- The Washington Times - Wednesday, June 20, 2001

Pakistan Foreign Minister Abdul Sattar, in Washington to appeal for the lifting of U.S. economic sanctions, pledged yesterday that his country will not be the first to resume nuclear testing in South Asia.
"Pakistan will maintain the moratorium on nuclear tests," Mr. Sattar told reporters after a meeting with Secretary of State Colin L. Powell.
The United States and other countries sanctioned India and stiffened existing penalties on Pakistan after the Islamabad government responded in kind to a series of Indian nuclear tests in 1998.
Pakistan "has not been the first in the past" to test weapons and will not be in the future, the foreign minister said.

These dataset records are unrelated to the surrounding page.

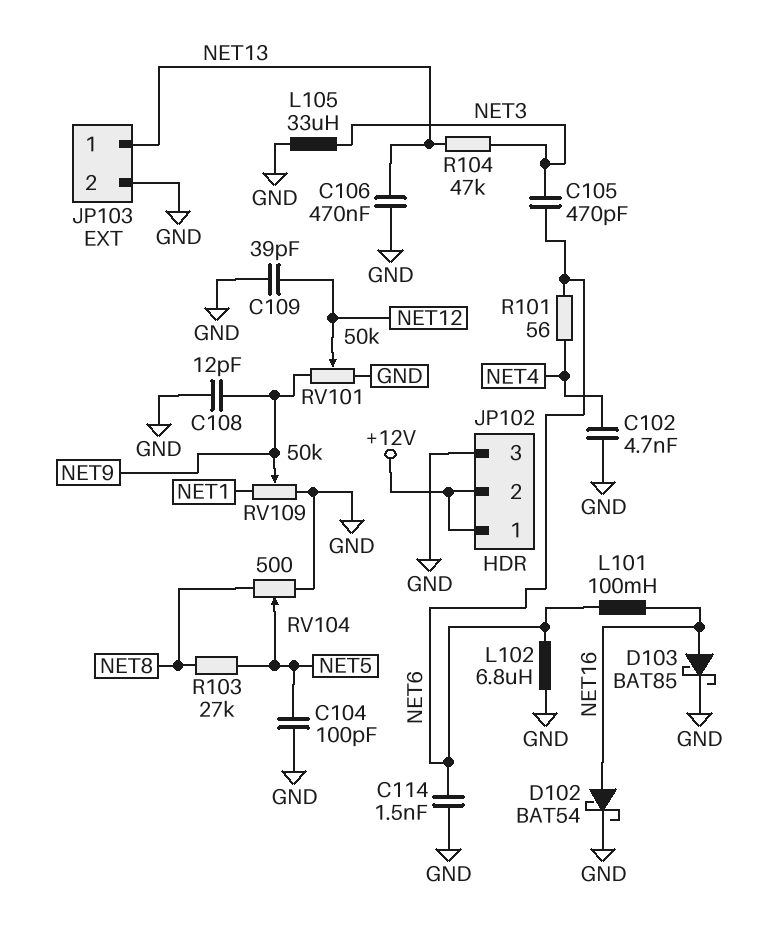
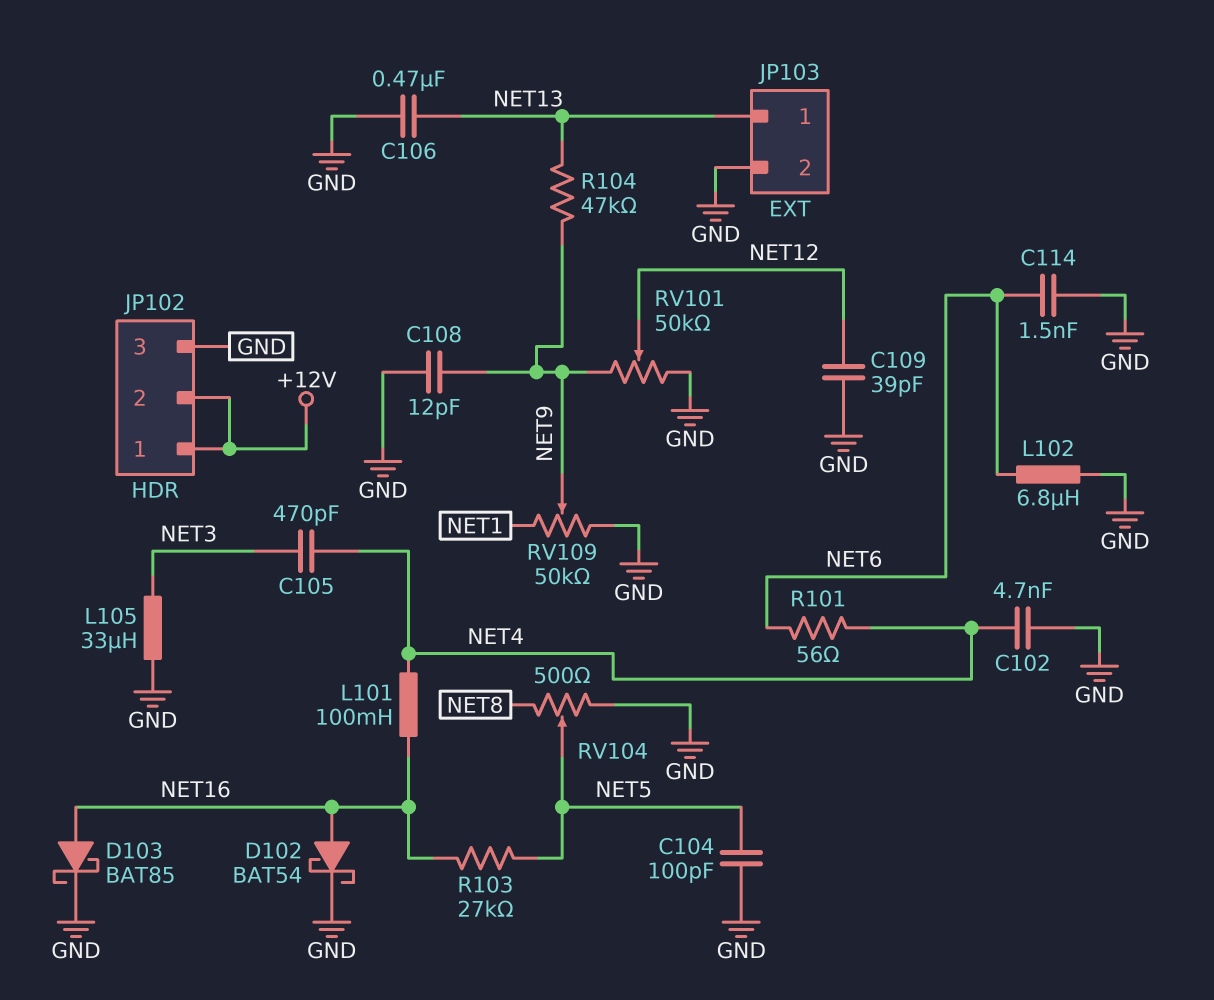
C105: 470pF (NET3, NET6) -> 470pF (NET3, NET4)
L101: 100mH (NET6, NET16) -> 100mH (NET4, NET16)
R103: 27k (NET5, NET8) -> 27k (NET5, NET16)
R104: 47k (NET3, NET13) -> 47k (NET9, NET13)

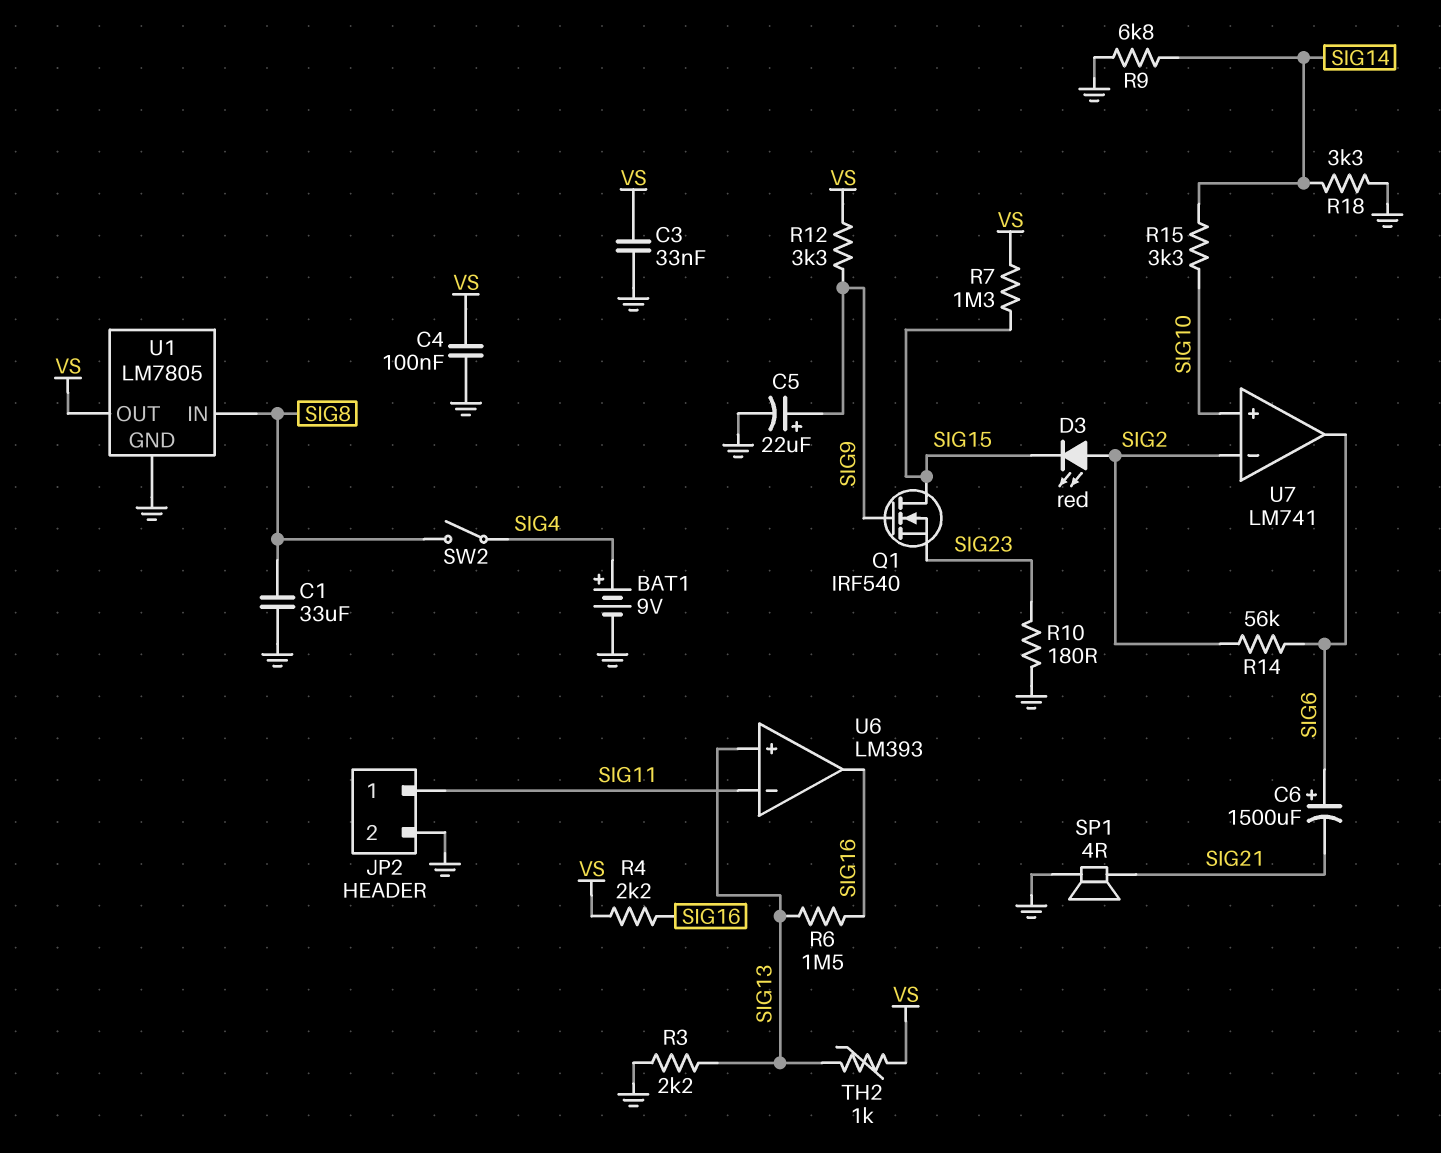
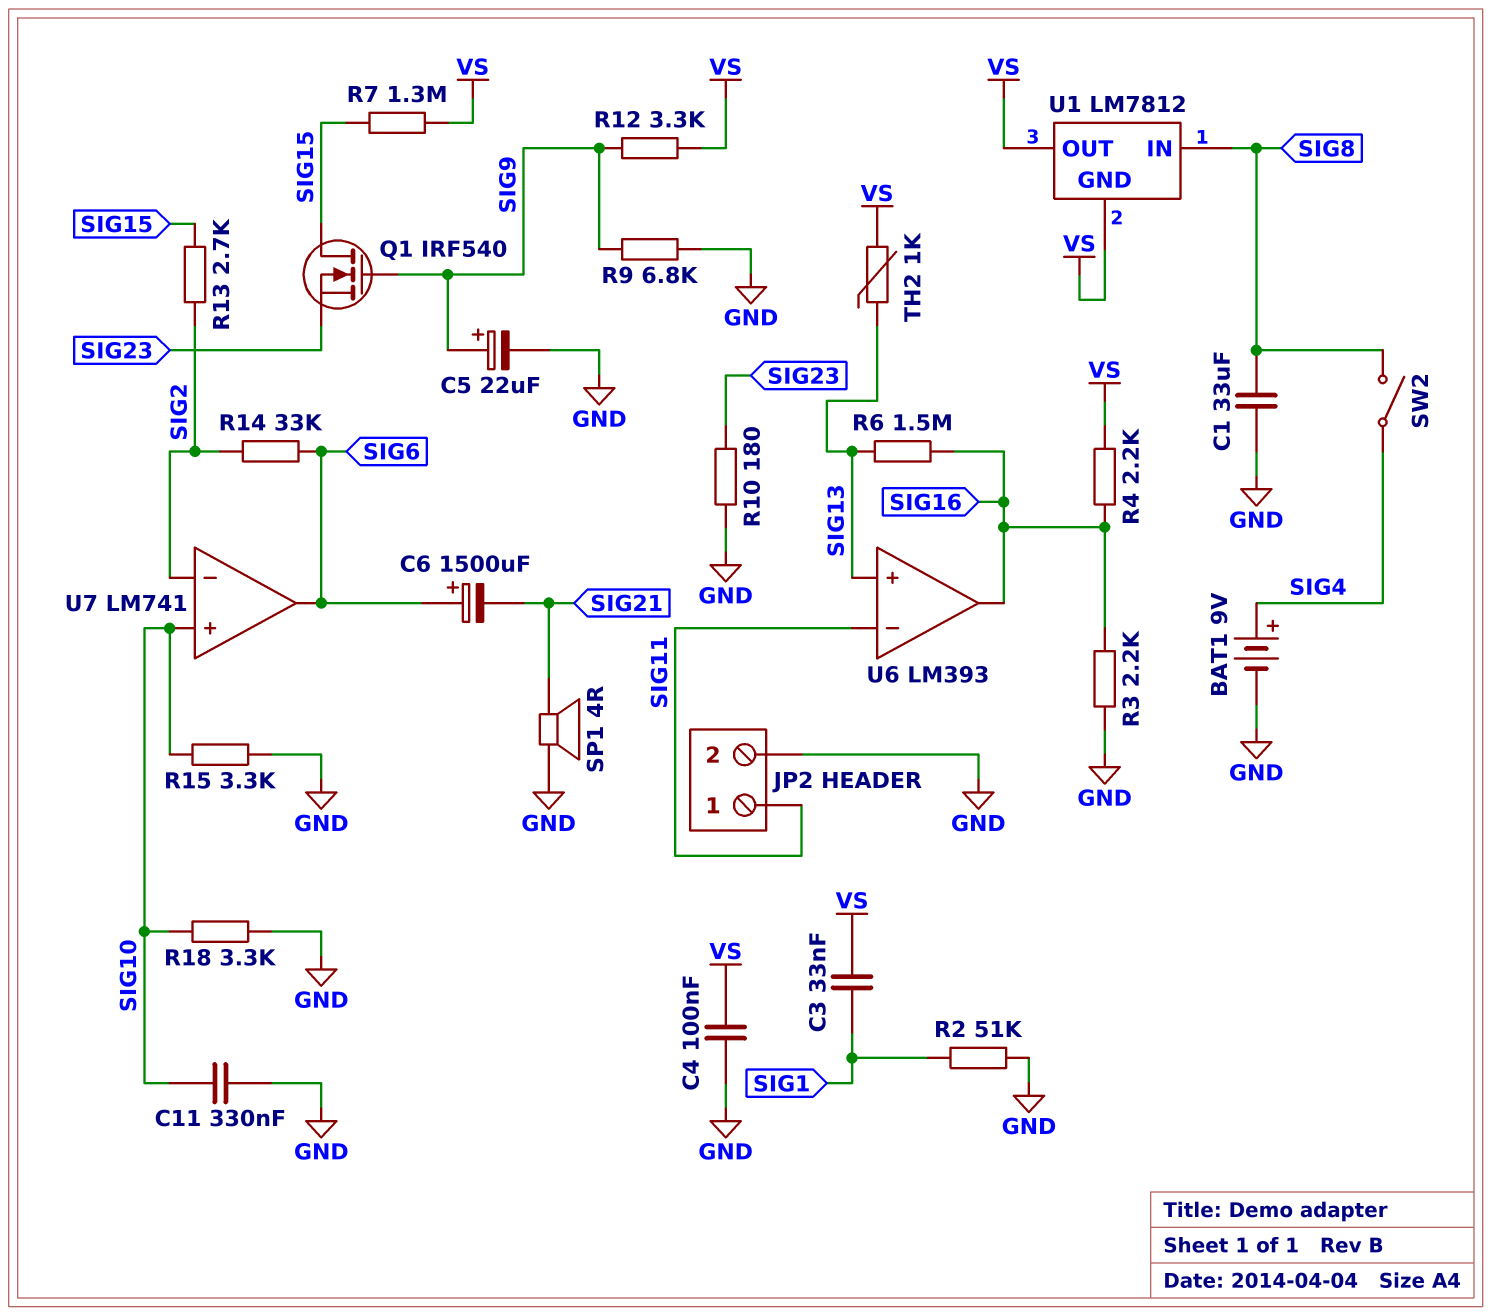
C3: 33nF (GND, VS) -> 33nF (SIG1, VS)
C11: none -> 330nF (GND, SIG10)
D3: LED red (A SIG2, K SIG15) -> none
R2: none -> 51k (GND, SIG1)
R3: 2.2k (GND, SIG13) -> 2.2k (GND, SIG16)
R9: 6.8k (GND, SIG14) -> 6.8k (GND, SIG9)
R13: none -> 2.7k (SIG2, SIG15)
R14: 56k (SIG2, SIG6) -> 33k (SIG2, SIG6)
R15: 3.3k (SIG10, SIG14) -> 3.3k (GND, SIG10)
R18: 3.3k (GND, SIG14) -> 3.3k (GND, SIG10)
U1: LM7805 -> LM7812
U1 pin GND: GND -> VS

Speaking a day earlier at the Carnegie Endowment for International Peace, Mr. Sattar said sanctions retard efforts to relieve poverty, "which breeds hopelessness and desperation, and fosters extremism that needs to be opposed."
The Pakistani ministers visit comes amid strong signals that the Bush administration is preparing to ease or lift the sanctions on India, which is being cultivated as a strategic ally in Asia.
Mr. Powell would not commit to a similar course for Pakistan yesterday, but said simply, "The process of removal will be dealt with in the spirit of cooperation."
Mr. Powell also described the discussion as "good and fruitful," and noted that "no issue could not be discussed in the spirit of mutual openness."
The two spoke "at length" about Afghanistan, Mr. Powell said, but there was no indication whether Pakistani support for the extreme Islamic Taliban regime would affect the removal of sanctions or general U.S.-Pakistani relations.
The Afghan issue will continue to hamper the foreign minister during his visit. Afghan Americans plan to protest outside the National Press Club when the minister speaks there this afternoon.
Nastrine Gross, who is organizing the protest, said, "The world knows that the Taliban would not be possible without the military, political and financial support of Pakistan."
She asserted that the Taliban regime exists not for the well-being of the Afghan people, but as a means of exerting Pakistani authority in Afghanistan.
Pakistan has been under military rule since a coup by Gen. Pervez Musharraf in October 1999. Mr. Sattar said his government was "building and strengthening foundations for the reconstruction of democracy in Pakistan."
Mr. Powell said he was "encouraged by the preparation for elections next year."
Mr. Powell and Mr. Sattar also discussed plans for a summit next month between Gen. Musharraf and Prime Minister Atal Behari Vajpayee of India.
The two countries announced yesterday that the summit, the first between them in two years, will be held July 14-16 in New Delhi.
Nuclear issues will figure at the summit, along with continuing violence in Kashmir, the disputed region over which India and Pakistan have fought two of their three wars. Mr. Sattar expressed hope that the issue would be addressed in a constructive fashion, speaking of a "moment of hope" in Pakistani-Indian relations.
Mr. Sattar would not comment on his discussion with Mr. Powell about Kashmir.
Mr. Powell maintained an impartial air, referring to India and Pakistan as "two great countries" and expressing hope that the India-Pakistan summit meeting would bring "results which will benefit both countries."